▸ **Things to do**:
(1) Answer these questions from the post on boxing books, one line each:
(a) To whom did Sonny Liston lose the heavyweight championship of the world?
(b) Whose biography was being looked up on the library catalogue?
(c) What kind of sports did the father dislike?
(2) Please list every sport or event the post on boxing books says the father watched.
(3) Carry on the post on boxing books from its last sentence.

▸ **Provided passage**:
#####

September 01, 2009

Best books about boxing

When I was growing up I always thought of my father as someone who looked down on sports, but later I realised that it was just team sports he didn’t like. He loved top performers. He watched Wimbledon. He watched the Olympic divers and sprinters and skiers. And he watched boxing. He saw Sonny Liston lose the heavyweight championship of the world to Cassius Clay, and I remember overhearing him say that Sonny Liston had thrown the fight. I wanted to know what it meant, and I guess once I knew that I asked why. Never one to underestimate children, he would not only have mentioned organised crime, but probably attempted an exposition of the Faustian bargain as well.

Well, it was a fascinating riddle to me and it must have lodged itself inside my brain, so that last week, when I was looking up a biography of Jerry Lee Lewis by Nick Tosches on the library catalogue and discovered that he had written a book about Sonny Liston, I found myself rushing upstairs to grab it off the shelf, like the brainwashed agents in that old Charles Bronson spy movie who twenty years later are reawakened by a line of poetry and compelled to go and blow up missile sites.

#####

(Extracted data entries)

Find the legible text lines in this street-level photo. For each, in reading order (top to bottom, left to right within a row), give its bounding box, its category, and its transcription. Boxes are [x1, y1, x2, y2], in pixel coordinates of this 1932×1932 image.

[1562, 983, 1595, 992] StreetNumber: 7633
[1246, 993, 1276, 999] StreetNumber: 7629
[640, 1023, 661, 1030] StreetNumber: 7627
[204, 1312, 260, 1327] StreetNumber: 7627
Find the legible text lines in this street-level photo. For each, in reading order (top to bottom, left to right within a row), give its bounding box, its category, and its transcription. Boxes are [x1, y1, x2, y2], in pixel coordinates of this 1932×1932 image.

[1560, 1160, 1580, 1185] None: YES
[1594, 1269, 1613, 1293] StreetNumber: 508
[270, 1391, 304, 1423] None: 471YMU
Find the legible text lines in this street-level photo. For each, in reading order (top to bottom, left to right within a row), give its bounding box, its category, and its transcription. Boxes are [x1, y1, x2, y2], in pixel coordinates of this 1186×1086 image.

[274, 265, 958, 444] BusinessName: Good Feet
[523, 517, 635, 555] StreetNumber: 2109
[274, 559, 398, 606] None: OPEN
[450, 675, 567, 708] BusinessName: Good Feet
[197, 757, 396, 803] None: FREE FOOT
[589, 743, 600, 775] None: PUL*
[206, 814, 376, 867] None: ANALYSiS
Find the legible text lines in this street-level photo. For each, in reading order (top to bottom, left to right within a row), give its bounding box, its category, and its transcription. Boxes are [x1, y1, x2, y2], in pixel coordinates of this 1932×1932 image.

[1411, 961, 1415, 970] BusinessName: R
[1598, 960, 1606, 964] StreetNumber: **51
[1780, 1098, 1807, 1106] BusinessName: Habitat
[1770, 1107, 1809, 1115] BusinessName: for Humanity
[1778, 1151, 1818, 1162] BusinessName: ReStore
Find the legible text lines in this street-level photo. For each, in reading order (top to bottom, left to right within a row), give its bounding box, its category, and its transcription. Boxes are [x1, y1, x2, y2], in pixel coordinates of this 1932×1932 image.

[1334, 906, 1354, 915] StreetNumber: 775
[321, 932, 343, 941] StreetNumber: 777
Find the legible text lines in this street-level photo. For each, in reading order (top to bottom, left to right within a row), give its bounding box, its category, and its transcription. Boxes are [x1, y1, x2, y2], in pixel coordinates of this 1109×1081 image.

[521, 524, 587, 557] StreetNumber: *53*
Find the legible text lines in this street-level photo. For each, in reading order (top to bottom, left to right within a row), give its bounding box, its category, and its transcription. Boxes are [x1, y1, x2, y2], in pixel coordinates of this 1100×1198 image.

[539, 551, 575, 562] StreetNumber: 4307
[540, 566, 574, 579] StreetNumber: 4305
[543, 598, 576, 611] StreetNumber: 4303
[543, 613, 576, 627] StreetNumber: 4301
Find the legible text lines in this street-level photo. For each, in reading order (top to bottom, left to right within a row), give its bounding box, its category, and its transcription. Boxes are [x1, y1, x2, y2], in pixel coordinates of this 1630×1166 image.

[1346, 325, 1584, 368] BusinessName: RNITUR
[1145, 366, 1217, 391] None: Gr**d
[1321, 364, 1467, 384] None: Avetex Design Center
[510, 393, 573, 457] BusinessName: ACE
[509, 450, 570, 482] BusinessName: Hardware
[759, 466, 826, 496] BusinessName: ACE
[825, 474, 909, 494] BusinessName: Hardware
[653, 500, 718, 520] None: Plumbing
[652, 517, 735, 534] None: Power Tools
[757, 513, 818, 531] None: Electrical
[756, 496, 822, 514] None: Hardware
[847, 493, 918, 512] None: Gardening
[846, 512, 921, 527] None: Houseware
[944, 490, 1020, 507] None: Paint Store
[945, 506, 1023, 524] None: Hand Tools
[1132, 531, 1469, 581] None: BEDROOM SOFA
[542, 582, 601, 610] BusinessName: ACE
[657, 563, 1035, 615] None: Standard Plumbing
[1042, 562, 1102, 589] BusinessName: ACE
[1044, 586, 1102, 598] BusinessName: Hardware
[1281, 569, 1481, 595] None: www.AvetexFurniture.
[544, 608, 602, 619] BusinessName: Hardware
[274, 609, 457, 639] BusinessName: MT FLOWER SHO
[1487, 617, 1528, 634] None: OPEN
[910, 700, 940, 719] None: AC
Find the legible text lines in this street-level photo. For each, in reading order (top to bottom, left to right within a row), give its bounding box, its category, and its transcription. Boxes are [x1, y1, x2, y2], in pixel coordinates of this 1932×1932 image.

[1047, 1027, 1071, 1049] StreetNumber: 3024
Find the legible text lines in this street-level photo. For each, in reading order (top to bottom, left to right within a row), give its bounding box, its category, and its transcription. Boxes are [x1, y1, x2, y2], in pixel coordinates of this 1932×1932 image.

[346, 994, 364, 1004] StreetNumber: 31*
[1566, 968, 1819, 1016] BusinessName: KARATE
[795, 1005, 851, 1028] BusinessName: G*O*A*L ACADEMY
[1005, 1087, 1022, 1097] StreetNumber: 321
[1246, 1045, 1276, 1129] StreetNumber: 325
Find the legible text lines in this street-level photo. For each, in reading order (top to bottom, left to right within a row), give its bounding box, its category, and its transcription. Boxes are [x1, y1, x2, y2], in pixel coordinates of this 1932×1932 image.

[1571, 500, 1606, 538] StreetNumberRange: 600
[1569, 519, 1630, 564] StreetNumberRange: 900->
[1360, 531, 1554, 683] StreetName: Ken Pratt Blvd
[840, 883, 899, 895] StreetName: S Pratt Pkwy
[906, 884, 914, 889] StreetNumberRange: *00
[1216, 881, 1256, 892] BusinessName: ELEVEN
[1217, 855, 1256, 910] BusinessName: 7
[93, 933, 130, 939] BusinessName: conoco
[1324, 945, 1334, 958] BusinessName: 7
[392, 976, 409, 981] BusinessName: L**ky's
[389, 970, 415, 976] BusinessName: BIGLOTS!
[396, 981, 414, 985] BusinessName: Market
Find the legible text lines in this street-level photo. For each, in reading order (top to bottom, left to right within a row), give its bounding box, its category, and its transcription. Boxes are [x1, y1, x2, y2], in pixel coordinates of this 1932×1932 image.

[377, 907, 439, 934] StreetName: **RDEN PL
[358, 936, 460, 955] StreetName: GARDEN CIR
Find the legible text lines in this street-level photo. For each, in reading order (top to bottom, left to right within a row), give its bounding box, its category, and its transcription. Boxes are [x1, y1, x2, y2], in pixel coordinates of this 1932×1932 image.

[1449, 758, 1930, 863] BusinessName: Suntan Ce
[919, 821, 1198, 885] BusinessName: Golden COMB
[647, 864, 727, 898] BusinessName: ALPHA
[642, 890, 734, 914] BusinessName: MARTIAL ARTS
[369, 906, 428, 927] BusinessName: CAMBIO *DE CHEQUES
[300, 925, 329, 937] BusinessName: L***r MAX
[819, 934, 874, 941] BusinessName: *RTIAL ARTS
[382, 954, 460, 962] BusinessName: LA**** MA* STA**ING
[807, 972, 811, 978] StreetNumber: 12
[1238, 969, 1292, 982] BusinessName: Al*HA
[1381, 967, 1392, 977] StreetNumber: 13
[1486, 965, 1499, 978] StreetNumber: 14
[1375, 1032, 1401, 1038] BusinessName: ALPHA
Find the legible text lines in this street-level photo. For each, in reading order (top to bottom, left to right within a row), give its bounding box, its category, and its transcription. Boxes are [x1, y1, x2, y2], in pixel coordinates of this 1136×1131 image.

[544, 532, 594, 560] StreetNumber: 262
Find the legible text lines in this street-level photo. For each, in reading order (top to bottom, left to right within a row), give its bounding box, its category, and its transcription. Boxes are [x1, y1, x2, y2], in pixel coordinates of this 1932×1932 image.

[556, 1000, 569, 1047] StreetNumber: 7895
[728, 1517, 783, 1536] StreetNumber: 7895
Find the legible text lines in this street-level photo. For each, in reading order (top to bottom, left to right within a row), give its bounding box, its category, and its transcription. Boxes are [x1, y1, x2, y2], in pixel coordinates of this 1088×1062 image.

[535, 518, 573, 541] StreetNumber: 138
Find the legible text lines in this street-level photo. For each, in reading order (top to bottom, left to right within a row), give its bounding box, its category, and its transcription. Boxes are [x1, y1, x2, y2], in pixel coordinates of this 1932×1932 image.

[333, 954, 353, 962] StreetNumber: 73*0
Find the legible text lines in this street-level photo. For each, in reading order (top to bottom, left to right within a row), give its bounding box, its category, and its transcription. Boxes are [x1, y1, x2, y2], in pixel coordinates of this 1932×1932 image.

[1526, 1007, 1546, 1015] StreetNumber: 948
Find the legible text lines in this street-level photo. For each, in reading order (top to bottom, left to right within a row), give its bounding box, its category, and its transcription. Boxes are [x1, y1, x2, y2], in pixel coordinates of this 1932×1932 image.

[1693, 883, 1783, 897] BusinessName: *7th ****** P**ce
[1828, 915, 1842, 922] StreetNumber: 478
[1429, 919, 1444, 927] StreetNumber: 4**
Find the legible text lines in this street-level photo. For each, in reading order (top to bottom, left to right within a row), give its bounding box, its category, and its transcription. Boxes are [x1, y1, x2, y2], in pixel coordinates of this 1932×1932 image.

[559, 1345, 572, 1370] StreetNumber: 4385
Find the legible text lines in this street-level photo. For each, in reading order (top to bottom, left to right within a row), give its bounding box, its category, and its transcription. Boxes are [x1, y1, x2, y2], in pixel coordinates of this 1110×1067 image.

#####

▸ **Answers to the exercises**:
(1)
(a) Cassius Clay
(b) Jerry Lee Lewis
(c) Team sports

(2) Wimbledon, Olympic divers, Olympic sprinters, Olympic skiers, boxing

(3)
Nick Tosches is a writer I’ve always liked. In the first photo I saw of him he looked a bit like John Cassavetes (though he doesn’t really) and the first book of his I picked up had a great dedication, with lines like “to those who broke and entered with me / into the cathedral of the heart, / to those who took my back / in right and in wrong.” That’s what his prose is like, Little Italy tough-guy with moments of sentiment but not sentimentalism, and an echo of Dante, except that Dante was never brutal, and he rhymed.

The book is called Night train, after the song Liston liked to work out to, and I read it in two nights. I would have read it in one if I hadn't had to go to work the next day. It’s dark and disturbing, like Sonny Liston, who turns out to have been the archetype of “bad”. I didn't know. The book quotes Liston comparing boxing to a cowboy movie, with the good guys and the bad guys. “’The bad guys are supposed to lose. I change that,’ he had said. ‘I win’.” But Tosches's take is, “He rode a fast dark train from nowhere, and it dumped him at that falling-off place at the end of the line.”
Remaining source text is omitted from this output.